Friedelane
- Names: Preferred IUPAC name (4S,4aR,6aS,6aS,6bR,8aR,12aR,14aS,14bR)-4,4a,6a,6b,8a,11,11,14a-octamethyl-1,2,3,4,5,6,6a,7,8,9,10,12,12a,13,14,14b-hexadecahydropicene

Identifiers
- CAS Number: 559-73-9;
- 3D model (JSmol): Interactive image;
- ChEBI: CHEBI:71575;
- ChemSpider: 20056444;
- PubChem CID: 15559345;
- CompTox Dashboard (EPA): DTXSID001165671 ;

Properties
- Chemical formula: C_{30}H_{52}
- Molar mass: 412.746 g·mol^{−1}

= Friedelane =

Chemical compound

Friedelane is an aliphatic chemical compound and natural product.
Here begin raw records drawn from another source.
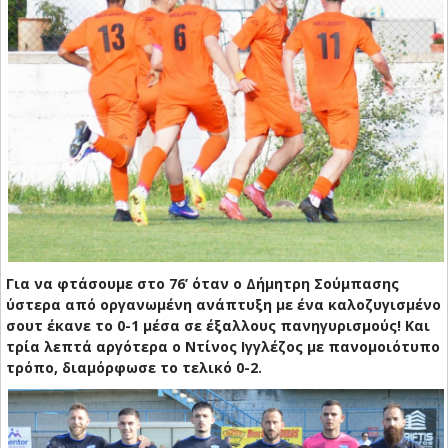
Για να φτάσουμε στο 76’ όταν ο Δήμητρη Σούμπασης
ύστερα από οργανωμένη ανάπτυξη με ένα καλοζυγισμένο
σουτ έκανε το 0-1 μέσα σε έξαλλους πανηγυρισμούς! Και
τρία λεπτά αργότερα ο Ντίνος Ιγγλέζος με πανομοιότυπο
τρόπο, διαμόρφωσε το τελικό 0-2.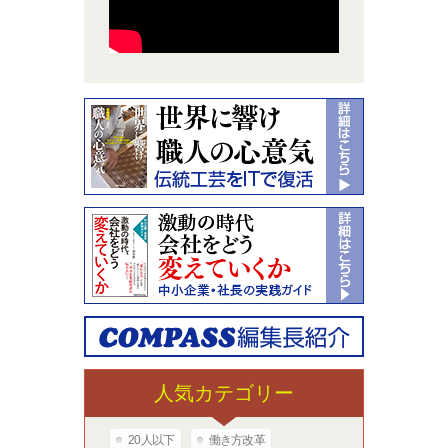
人気カテゴリー
20人以下
働き方改革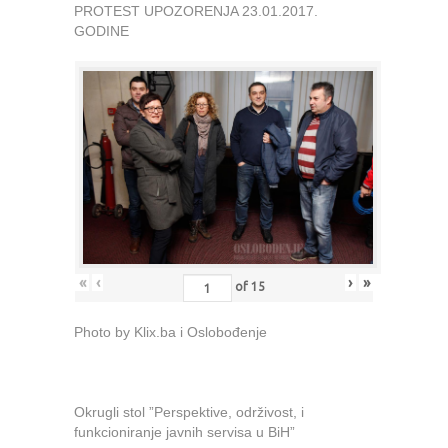
PROTEST UPOZORENJA 23.01.2017.
GODINE
«
‹
›
»
of
15
Photo by Klix.ba i Oslobođenje
Okrugli stol ”Perspektive, održivost, i
funkcioniranje javnih servisa u BiH”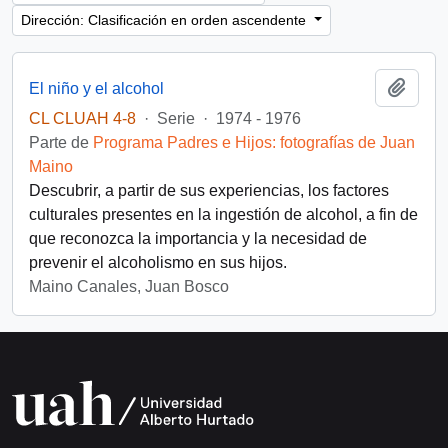
Dirección: Clasificación en orden ascendente
Añadi
El niño y el alcohol
CL CLUAH 4-8
·
Serie
·
1974 - 1976
Parte de
Programa Padres e Hijos: fotografías de Juan
Maino
Descubrir, a partir de sus experiencias, los factores
culturales presentes en la ingestión de alcohol, a fin de
que reconozca la importancia y la necesidad de
prevenir el alcoholismo en sus hijos.
Maino Canales, Juan Bosco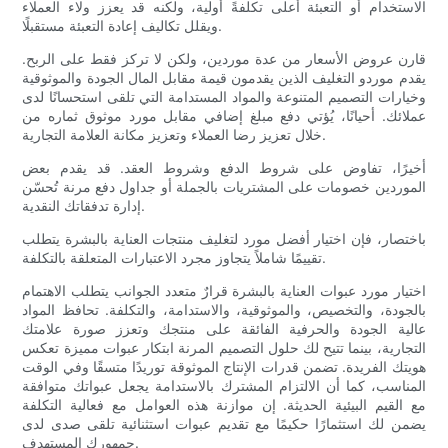
الاستخدام أو التعبئة أعلى تكلفةً أولية، ولكنه قد يعزز ولاء العملاء
ويقلل تكاليف إعادة التعبئة مستقبلًا.
قارن عروض الأسعار من عدة موردين، ولكن لا تركز فقط على الربح.
يقدم موردو التغليف الذين يقدمون قيمة مقابل المال الجودة والموثوقية
وخيارات التصميم المتنوعة والمواد المستدامة التي تلقى استحسانًا لدى
عملائك. أحيانًا، يُؤتي دفع مبلغ إضافي مقابل مورد موثوق ثماره من
خلال تعزيز رضا العملاء وتعزيز مكانة العلامة التجارية.
أخيرًا، تفاوض على شروط الدفع وشروط العقد. قد يقدم بعض
الموردين خصومات على المشتريات بالجملة أو جداول دفع مرنة تُحسّن
إدارة تدفقاتك النقدية.
باختصار، فإن اختيار أفضل مورد لتغليف منتجات العناية بالبشرة يتطلب
تقييمًا شاملاً يتجاوز مجرد الاعتبارات المتعلقة بالتكلفة.
اختيار مورد عبوات العناية بالبشرة قرارٌ متعدد الجوانب يتطلب الاهتمام
بالجودة، والتخصيص، والموثوقية، والاستدامة، والتكلفة. تحافظ المواد
عالية الجودة والحرفية الفائقة على منتجك وتعزز صورة علامتك
التجارية، بينما تتيح لك حلول التصميم المرنة ابتكار عبوات مميزة تعكس
هويتك الفريدة. تضمن قدرات الإنتاج الموثوقة توريدًا متسقًا وفي الوقت
المناسب، كما أن الالتزام المشترك بالاستدامة يجعل عبواتك متوافقة
مع القيم البيئية الحديثة. إن موازنة هذه العوامل مع فعالية التكلفة
يضمن لك استثمارًا حكيمًا مع تقديم عبوات استثنائية تلقى صدى لدى
جمهورك المستهدف.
Its formula is C30H52. Friedelane is a triterpene, and it and similar compounds are found in several plants. One such compound found in the bark of cork oak, friedelin, is considered a "friedelane-like", and has noted antimicrobial properties. It is also a biological precursor of celastrol.

==Occurrence==
Friedelane is found in the wood of Calophyllum tomentosum, as well as the flowers of Pongamia pinnata.